"This transaction is transformational for FIS in terms of scale... propelling us into the top 10 active investment managers in the UK," said Howard Carter, chief executive of FIS.
The acquisition of Royal & SunAlliance's assets will increase FIS's assets under management from £34bn to £70bn.
The company expects the deal to improve its income streams both in terms of stabilising them and contributing additional revenue. It forecasts earnings to be enhanced in the first full financial year ending December 31, 2003, excluding the amortisation of goodwill and the one-off transaction cost.
Under the terms of the deal, FIS has agreed with Royal & SunAlliance to become investment manager of £36bn of funds of the UK life and general insurance funds of Royal & SunAlliance, under an exclusive 10 year contract.
The move by FIS, which is 67% owned by Friends Provident, has been received well by the market. "The transaction projects FIS into the asset management premier league," said Credit Suisse First Boston in a research report published on Wednesday. "FIS is now in a stronger position to attract profitable third party mandates."

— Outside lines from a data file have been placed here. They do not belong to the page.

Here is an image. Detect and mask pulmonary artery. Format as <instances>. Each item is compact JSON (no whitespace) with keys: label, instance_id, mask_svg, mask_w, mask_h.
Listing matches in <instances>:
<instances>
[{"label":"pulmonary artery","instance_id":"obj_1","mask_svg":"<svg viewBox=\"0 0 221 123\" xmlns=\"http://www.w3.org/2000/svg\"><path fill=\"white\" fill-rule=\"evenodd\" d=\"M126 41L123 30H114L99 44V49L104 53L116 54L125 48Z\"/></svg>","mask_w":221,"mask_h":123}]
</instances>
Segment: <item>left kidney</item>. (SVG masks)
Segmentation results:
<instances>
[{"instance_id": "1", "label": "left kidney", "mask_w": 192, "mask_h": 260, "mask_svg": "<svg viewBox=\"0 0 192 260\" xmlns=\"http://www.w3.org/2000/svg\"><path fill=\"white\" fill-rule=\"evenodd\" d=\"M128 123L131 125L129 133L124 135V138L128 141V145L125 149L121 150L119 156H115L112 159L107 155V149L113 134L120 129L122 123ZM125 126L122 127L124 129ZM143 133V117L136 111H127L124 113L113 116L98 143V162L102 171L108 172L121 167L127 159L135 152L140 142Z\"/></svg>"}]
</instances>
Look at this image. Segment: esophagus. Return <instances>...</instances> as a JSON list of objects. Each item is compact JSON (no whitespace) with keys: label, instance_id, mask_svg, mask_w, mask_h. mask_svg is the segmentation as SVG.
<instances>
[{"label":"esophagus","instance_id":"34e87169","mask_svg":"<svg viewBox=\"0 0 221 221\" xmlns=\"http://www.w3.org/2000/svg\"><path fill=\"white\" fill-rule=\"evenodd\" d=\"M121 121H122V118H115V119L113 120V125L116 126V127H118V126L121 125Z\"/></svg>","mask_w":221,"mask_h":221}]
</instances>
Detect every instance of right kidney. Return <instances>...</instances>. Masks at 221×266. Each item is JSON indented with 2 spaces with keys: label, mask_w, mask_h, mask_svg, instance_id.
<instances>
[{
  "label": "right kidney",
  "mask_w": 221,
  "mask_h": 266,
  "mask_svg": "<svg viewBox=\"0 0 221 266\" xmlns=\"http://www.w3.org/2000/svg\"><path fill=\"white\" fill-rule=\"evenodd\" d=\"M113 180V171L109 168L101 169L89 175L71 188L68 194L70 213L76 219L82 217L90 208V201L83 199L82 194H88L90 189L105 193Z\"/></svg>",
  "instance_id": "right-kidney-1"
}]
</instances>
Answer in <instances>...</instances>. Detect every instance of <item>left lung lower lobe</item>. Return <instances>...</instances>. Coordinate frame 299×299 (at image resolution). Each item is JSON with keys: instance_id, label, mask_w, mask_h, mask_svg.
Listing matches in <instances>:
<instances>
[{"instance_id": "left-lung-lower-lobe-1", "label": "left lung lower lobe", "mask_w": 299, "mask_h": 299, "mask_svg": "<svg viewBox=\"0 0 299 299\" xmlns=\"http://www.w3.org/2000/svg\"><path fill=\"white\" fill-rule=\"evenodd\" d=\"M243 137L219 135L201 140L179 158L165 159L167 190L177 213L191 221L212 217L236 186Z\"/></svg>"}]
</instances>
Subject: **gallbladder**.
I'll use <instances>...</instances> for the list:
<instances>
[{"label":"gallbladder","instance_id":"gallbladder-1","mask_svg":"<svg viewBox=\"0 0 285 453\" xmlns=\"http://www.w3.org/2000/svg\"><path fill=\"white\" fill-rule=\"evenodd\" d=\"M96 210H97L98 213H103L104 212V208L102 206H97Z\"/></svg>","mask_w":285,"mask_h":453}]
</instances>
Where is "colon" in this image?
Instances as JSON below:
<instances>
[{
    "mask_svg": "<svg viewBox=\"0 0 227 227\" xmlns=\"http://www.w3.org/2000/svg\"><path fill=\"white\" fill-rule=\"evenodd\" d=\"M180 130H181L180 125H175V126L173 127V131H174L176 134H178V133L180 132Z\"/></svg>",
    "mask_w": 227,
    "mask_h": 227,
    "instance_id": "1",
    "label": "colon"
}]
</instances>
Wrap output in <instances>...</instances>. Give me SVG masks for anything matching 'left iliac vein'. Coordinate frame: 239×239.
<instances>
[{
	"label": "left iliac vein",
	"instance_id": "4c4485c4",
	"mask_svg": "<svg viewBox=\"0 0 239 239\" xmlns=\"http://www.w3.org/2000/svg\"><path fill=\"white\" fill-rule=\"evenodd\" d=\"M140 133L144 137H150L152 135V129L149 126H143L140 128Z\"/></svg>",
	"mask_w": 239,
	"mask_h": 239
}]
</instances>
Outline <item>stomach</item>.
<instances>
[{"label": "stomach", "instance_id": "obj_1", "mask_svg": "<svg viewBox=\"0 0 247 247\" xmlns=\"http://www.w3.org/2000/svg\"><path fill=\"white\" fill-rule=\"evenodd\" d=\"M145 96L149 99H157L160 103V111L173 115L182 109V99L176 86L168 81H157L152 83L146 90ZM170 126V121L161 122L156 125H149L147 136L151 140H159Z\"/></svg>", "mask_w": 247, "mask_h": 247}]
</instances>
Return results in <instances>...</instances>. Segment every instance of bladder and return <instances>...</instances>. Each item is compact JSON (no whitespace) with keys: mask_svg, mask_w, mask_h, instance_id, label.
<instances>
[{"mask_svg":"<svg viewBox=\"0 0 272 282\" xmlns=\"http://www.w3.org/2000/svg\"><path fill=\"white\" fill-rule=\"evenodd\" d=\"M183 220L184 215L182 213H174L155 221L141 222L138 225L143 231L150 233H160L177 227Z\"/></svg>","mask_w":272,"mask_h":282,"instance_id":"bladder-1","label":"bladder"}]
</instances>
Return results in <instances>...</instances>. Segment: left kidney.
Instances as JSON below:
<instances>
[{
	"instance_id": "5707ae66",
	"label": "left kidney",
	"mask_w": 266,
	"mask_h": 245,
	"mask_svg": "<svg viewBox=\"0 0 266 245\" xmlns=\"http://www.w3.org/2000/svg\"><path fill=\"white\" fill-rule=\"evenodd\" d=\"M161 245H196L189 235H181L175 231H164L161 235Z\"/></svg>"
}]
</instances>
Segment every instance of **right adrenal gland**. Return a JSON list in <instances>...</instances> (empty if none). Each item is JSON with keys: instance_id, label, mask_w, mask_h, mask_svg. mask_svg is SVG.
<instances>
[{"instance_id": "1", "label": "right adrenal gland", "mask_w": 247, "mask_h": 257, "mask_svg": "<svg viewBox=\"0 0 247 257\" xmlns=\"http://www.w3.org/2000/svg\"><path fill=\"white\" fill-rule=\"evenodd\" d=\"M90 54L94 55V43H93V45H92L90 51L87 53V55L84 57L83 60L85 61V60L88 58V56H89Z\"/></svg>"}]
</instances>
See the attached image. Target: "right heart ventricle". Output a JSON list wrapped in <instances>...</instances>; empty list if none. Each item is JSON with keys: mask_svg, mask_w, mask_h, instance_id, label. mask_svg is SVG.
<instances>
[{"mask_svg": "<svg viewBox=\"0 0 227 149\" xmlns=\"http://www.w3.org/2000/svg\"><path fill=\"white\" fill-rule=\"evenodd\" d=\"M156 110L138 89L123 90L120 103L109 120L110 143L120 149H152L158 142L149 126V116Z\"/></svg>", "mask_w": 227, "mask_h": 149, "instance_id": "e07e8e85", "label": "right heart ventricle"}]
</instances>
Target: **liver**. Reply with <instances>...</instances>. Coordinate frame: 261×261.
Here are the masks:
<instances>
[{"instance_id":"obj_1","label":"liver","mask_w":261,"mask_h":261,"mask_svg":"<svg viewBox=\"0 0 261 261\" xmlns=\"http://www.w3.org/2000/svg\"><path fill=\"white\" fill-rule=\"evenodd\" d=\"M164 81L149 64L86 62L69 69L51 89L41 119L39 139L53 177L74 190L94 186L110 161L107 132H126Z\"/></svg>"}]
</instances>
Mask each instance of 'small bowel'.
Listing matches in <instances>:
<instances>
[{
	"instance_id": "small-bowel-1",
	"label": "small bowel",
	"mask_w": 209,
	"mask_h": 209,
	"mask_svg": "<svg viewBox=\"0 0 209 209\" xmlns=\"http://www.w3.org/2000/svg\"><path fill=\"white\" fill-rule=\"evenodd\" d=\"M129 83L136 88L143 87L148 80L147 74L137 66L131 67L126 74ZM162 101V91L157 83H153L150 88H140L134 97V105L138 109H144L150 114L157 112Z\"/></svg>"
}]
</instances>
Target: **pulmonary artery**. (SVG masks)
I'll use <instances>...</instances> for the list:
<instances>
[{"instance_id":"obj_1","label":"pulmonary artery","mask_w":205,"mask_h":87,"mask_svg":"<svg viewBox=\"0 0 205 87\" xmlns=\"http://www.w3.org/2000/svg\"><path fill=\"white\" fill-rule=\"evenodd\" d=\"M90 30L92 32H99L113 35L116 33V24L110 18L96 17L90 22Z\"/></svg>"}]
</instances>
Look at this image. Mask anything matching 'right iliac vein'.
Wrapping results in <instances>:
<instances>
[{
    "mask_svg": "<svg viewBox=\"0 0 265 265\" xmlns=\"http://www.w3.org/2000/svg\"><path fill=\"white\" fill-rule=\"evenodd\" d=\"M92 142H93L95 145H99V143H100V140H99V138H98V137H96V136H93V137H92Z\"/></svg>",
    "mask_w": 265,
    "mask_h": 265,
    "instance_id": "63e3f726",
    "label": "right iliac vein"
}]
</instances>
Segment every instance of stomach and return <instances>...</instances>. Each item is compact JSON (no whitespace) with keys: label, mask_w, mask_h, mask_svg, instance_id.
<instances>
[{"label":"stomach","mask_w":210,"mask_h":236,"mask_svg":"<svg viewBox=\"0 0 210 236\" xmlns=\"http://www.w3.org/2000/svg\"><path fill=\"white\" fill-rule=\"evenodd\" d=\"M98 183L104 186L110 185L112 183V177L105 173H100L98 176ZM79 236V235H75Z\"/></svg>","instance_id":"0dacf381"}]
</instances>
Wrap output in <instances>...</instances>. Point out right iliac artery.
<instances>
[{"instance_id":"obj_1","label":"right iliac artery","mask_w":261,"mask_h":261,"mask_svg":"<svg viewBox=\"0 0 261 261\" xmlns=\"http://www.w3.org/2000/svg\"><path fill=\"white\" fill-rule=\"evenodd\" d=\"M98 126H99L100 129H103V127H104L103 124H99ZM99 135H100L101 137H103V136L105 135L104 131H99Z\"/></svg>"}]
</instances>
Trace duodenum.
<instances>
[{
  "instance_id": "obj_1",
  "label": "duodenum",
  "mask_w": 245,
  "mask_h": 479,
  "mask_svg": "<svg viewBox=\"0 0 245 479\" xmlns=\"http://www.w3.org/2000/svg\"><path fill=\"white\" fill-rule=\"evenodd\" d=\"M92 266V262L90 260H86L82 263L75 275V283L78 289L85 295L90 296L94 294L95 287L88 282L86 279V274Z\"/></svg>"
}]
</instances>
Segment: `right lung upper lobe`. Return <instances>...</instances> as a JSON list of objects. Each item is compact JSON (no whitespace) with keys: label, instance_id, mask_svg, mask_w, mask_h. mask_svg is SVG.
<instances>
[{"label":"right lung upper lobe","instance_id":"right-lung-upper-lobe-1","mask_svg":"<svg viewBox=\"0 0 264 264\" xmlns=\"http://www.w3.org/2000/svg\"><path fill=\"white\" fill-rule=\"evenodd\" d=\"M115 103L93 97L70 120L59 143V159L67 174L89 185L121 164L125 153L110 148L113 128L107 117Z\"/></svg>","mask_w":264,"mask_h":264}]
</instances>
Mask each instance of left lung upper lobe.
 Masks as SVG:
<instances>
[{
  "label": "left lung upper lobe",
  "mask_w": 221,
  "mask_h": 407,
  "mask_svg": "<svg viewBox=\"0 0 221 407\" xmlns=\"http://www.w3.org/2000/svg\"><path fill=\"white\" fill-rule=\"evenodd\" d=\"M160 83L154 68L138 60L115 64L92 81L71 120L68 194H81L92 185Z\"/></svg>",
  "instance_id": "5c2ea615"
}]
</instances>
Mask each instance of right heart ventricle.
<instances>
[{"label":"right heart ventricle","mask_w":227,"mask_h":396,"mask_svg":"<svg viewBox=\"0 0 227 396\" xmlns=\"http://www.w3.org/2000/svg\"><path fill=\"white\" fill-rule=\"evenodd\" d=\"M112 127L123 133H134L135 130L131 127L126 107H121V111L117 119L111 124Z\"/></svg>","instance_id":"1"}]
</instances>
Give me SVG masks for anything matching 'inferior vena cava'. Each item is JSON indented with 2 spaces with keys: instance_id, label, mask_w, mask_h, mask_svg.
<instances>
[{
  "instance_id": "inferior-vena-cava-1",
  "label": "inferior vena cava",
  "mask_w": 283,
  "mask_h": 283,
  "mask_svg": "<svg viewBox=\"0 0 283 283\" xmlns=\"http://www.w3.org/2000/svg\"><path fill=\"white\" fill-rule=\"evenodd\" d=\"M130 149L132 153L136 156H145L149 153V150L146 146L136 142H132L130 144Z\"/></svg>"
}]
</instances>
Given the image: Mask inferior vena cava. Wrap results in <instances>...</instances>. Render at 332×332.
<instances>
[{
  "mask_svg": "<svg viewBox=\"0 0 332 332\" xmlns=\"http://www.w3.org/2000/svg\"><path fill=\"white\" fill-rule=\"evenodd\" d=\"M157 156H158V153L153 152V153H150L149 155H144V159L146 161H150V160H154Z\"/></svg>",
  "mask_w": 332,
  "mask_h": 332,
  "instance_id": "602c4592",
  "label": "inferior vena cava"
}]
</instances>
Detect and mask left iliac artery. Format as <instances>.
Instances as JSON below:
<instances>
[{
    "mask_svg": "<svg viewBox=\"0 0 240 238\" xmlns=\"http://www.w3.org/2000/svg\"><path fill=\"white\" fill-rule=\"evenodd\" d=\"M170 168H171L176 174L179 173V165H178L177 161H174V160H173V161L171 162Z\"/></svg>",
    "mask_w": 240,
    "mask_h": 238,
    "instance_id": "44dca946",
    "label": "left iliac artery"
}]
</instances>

This view was echoed by ING, which said that the purchase represents a good deal for FIS, but questioned the use of Friends Provident's capital. Friends Provident contributed a loan of £190m to FIS to fund the acquisition and ING is not convinced that this was the most effective use of the funds for Friends Provident's shareholders.
But CSFB disagrees. "We view the acquistion as a good use of Friends Provident's excess capital, which until this point, has been earning a return lower than the cost of capital," said the firm.